◆ Required work
Could you give the listing again exactly, without its pictures?

◆ Input data

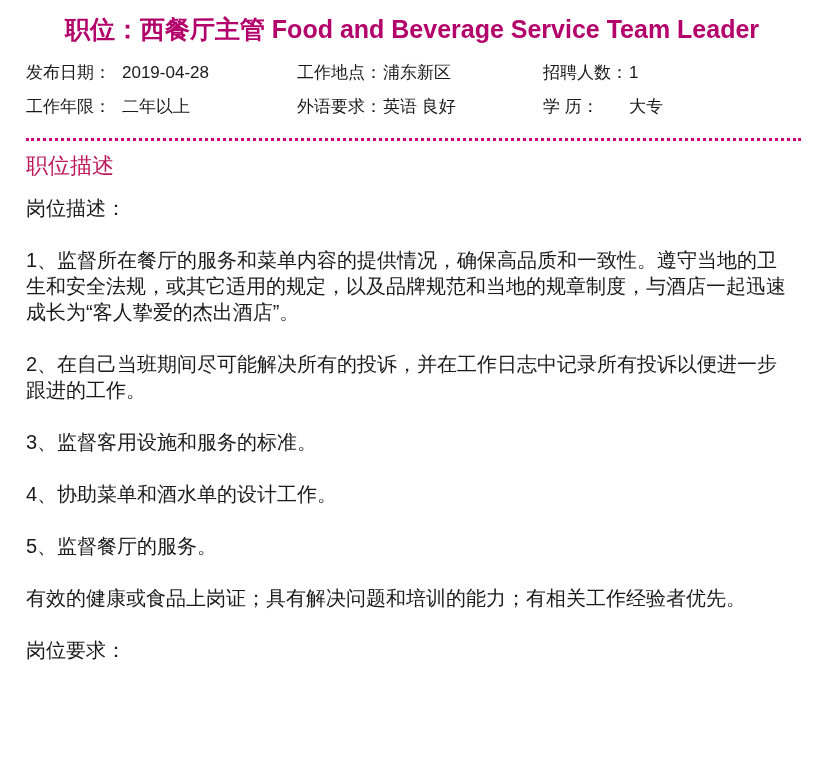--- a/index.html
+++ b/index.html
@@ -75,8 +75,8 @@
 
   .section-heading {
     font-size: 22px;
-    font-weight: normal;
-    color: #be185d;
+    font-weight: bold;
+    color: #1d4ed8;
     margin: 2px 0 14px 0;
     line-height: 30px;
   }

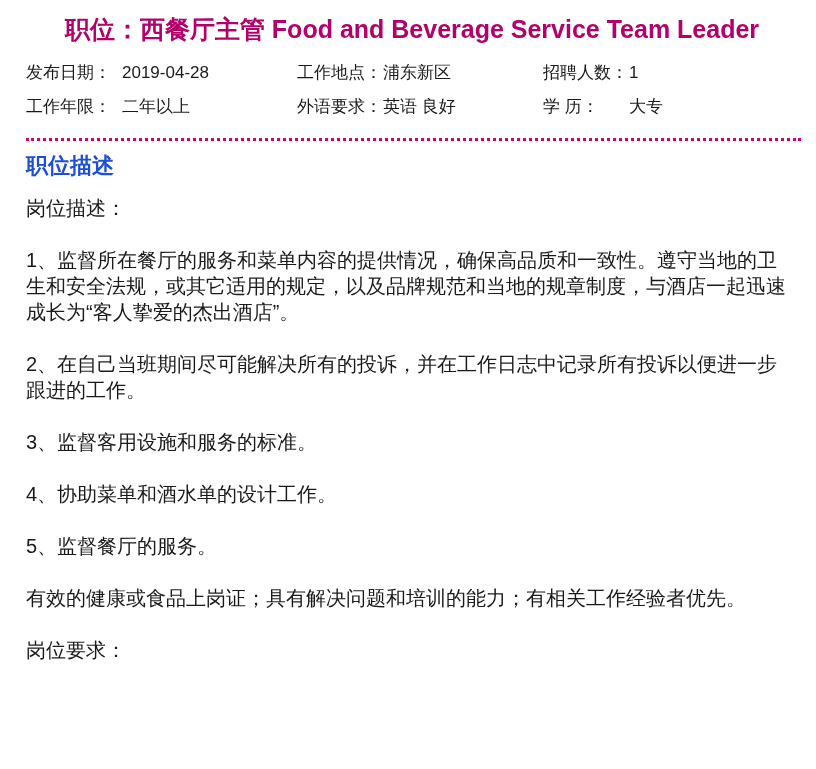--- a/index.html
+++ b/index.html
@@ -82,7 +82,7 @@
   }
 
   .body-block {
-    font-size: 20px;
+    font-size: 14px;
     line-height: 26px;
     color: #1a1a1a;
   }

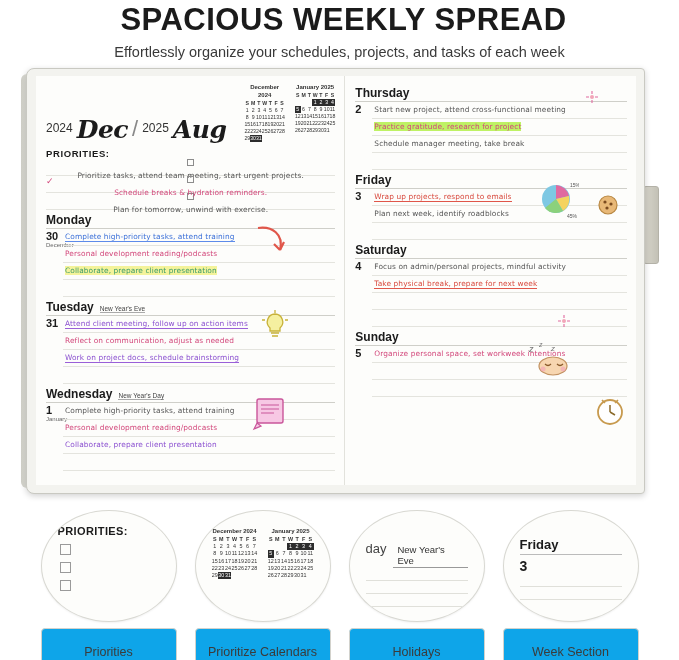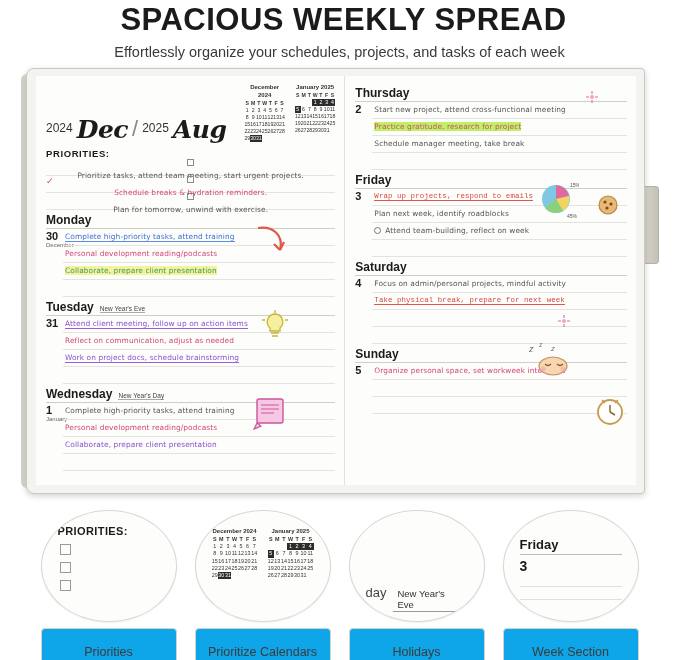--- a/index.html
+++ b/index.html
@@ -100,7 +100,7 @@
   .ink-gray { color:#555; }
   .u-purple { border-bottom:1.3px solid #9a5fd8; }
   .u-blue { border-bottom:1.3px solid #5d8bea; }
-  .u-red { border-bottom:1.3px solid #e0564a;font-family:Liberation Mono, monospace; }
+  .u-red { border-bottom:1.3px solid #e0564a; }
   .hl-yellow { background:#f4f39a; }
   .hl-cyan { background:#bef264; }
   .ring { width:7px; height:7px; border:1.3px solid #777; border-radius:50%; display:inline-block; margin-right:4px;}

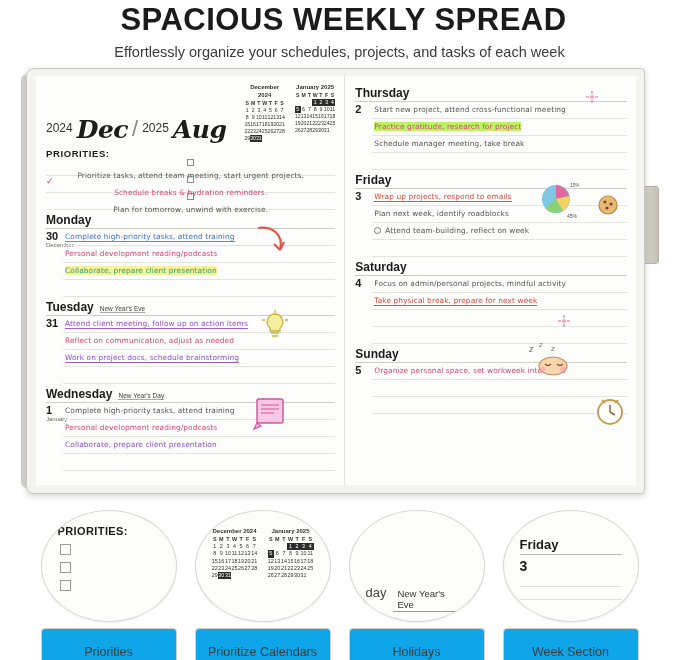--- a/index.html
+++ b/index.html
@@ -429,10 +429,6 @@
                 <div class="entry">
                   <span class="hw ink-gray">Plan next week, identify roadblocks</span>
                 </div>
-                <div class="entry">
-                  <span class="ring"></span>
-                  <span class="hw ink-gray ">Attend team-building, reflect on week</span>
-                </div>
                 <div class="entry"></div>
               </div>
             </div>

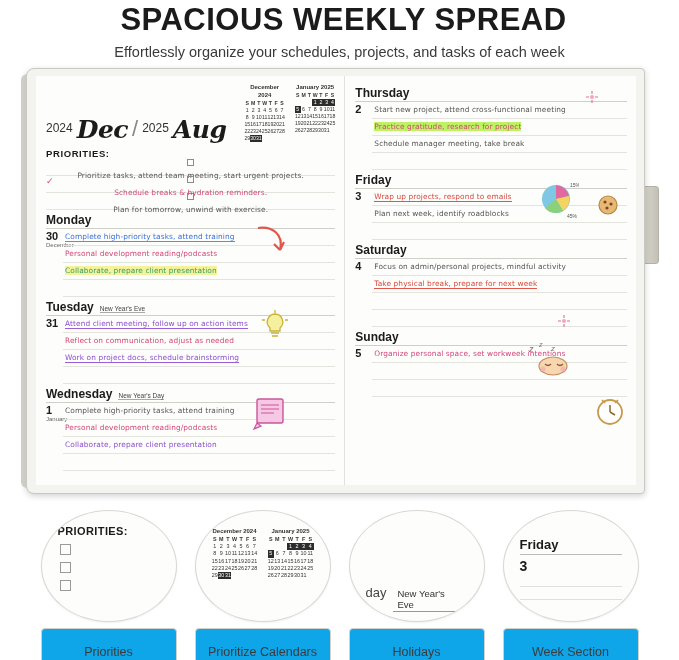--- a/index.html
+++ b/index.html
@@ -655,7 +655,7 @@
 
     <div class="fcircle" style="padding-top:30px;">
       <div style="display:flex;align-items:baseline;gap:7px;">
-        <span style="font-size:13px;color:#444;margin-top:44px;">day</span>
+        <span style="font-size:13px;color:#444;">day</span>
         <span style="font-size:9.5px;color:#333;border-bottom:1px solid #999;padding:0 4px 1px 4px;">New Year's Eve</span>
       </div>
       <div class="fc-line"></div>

◆ Solution to the exercise
--- a/index.html
+++ b/index.html
@@ -75,8 +75,8 @@
 
   .section-heading {
     font-size: 22px;
-    font-weight: normal;
-    color: #be185d;
+    font-weight: bold;
+    color: #1d4ed8;
     margin: 2px 0 14px 0;
     line-height: 30px;
   }

--- a/index.html
+++ b/index.html
@@ -82,7 +82,7 @@
   }
 
   .body-block {
-    font-size: 20px;
+    font-size: 14px;
     line-height: 26px;
     color: #1a1a1a;
   }

--- a/index.html
+++ b/index.html
@@ -100,7 +100,7 @@
   .ink-gray { color:#555; }
   .u-purple { border-bottom:1.3px solid #9a5fd8; }
   .u-blue { border-bottom:1.3px solid #5d8bea; }
-  .u-red { border-bottom:1.3px solid #e0564a;font-family:Liberation Mono, monospace; }
+  .u-red { border-bottom:1.3px solid #e0564a; }
   .hl-yellow { background:#f4f39a; }
   .hl-cyan { background:#bef264; }
   .ring { width:7px; height:7px; border:1.3px solid #777; border-radius:50%; display:inline-block; margin-right:4px;}

--- a/index.html
+++ b/index.html
@@ -429,10 +429,6 @@
                 <div class="entry">
                   <span class="hw ink-gray">Plan next week, identify roadblocks</span>
                 </div>
-                <div class="entry">
-                  <span class="ring"></span>
-                  <span class="hw ink-gray ">Attend team-building, reflect on week</span>
-                </div>
                 <div class="entry"></div>
               </div>
             </div>

--- a/index.html
+++ b/index.html
@@ -655,7 +655,7 @@
 
     <div class="fcircle" style="padding-top:30px;">
       <div style="display:flex;align-items:baseline;gap:7px;">
-        <span style="font-size:13px;color:#444;margin-top:44px;">day</span>
+        <span style="font-size:13px;color:#444;">day</span>
         <span style="font-size:9.5px;color:#333;border-bottom:1px solid #999;padding:0 4px 1px 4px;">New Year's Eve</span>
       </div>
       <div class="fc-line"></div>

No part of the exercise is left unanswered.